The first thing you need to know about The Ginger Man is that Sebastian Dangerfield is hardly meant to be a sympathetic protagonist. The second thing you need to know is that it doesn’t really matter. The book opens with Dangerfield selling his appliances for booze, hitting his wife, and trying to smother his infant child with a pillow. It doesn’t really get better from there.
Like Tropic of Cancer, The Ginger Man spent quite some time as a banned book. And like Henry Miller’s work, it offers a writing style that is complex and artful. But unlike the former, The Ginger Man fails to delivery much by way of value for today’s reader. Child abuse, spousal abuse aren’t topics that a lot of people find fit for humor. For half the population, they represent real and manifest fears.
It’s not hard to see why the book made the list, but it’s disappointing nevertheless: the judging panel was all men save one woman; 25 years after its creation only two of the panelists are still alive. (Update: now one, as A.S. Byatt passed away shortly after I wrote this.) One was a Lost Cause sympathizer, stating, “I’m for the Confederate flag always and forever.” Another defended Roman Polanski, claiming, “I really don’t give a fuck. Look, am I going to sit and weep every time a young hooker feels as though she’s been taken advantage of?” It’s a shame that The Ginger Man narrowly made the list while To Kill a Mockingbird was left off.
Sadly, I think this is one case where we can judge a book by its cover, or rather the words that appear on it.
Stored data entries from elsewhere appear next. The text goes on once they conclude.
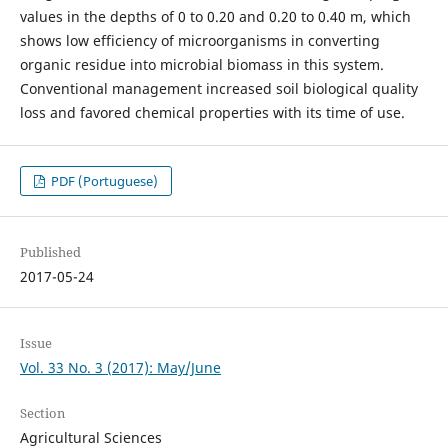
values in the depths of 0 to 0.20 and 0.20 to 0.40 m, which
shows low efficiency of microorganisms in converting
organic residue into microbial biomass in this system.
Conventional management increased soil biological quality
loss and favored chemical properties with its time of use.
PDF (Portuguese)
Published
2017-05-24
Issue
Vol. 33 No. 3 (2017): May/June
Section
Agricultural Sciences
Between the novel’s front and back covers and its introduction, the word “picaresque” is leveraged three times. This is an AP English Lit word. It’s a word you use when you want to come off like an asshole or to sound smarter than you are. Sebastian Dangerfield is “picaresque” or “roguish” or “a wastrel.” These are all vocab assignment words to distract from the real affair: he’s an asshole and a loser and a drunk, and the novel’s portrayal of his drinking and fucking and woman hating aren’t saved by the schadenfreude-laden turn at its climax. Simply put: violence against women is not a joke, but it is a joke that this book made the fucking list.